Cut the sirloin into pieces, make it bigger, soak in beer for more than an hour, and wash off the blood.
2.
Cut the onions and tomatoes into large pieces.
3.
When the halogen material is ready, it can be placed in a material box or bag for more convenience.
4.
Put the beef, onion, tomato, ginger, black pepper and the marinated bag into an electric pressure cooker. After the water has been soaked in the ingredients, use the tendon file to press it again.
5.
The beef pressed in the pressure cooker should be strained again.

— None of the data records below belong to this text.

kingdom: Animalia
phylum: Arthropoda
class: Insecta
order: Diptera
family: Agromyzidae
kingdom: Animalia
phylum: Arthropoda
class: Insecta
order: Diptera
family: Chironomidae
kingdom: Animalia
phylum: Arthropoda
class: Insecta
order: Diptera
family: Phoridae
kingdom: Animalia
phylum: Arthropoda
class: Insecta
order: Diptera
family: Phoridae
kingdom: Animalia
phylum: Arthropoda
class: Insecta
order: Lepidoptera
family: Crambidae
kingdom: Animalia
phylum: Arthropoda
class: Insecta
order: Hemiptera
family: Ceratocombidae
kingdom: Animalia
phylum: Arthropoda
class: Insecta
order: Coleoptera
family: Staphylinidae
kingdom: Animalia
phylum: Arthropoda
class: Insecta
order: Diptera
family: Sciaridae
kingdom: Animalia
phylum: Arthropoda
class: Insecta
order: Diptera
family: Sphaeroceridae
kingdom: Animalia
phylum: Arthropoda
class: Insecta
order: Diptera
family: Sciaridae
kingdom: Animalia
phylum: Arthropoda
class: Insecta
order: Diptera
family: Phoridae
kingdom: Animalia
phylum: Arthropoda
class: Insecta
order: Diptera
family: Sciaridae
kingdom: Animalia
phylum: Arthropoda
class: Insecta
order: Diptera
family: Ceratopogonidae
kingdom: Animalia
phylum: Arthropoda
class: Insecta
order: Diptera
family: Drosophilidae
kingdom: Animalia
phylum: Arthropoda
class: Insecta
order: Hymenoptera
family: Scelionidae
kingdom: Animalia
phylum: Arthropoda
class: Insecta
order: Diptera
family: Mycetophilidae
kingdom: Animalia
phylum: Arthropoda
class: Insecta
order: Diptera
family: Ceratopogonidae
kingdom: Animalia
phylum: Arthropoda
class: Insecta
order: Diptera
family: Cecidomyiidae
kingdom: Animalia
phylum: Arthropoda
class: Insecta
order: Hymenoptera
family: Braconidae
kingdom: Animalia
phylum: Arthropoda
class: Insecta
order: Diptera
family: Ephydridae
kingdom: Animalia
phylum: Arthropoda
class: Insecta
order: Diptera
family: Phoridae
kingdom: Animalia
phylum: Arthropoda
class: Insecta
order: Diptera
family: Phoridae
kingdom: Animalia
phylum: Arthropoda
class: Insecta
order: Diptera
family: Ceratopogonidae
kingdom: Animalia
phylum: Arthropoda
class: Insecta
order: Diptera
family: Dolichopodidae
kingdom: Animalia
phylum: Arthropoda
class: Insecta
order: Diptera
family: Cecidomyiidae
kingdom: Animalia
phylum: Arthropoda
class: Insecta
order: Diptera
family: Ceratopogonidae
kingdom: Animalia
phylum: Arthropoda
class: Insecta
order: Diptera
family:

First use a slotted spoon to strain the pure soup into the wok, and then pick out the beef piece by piece and put it into the wok.
6.
Bring the soup and sirloin to a boil again, add the seasoning and start to boil, high heat.
7.
Boil the sirloin until it is completely soft and rotten. Don't let the soup dry completely. Reserve some for the bibimbap.
8.
In the end, the soup will become thick and red, and the entrance will be soft and rotten.
Tips:
1. The best beef brisket is replaced by pure ribs, or steak ribs (ribs), or even oxtail.
2. When the beef is transferred to the wok for braising, you can put in white radish or potato cubes, simmer over a medium heat, and finally collect the soup. By analogy, rhizomes such as yam, taro, carrot, etc. can be used.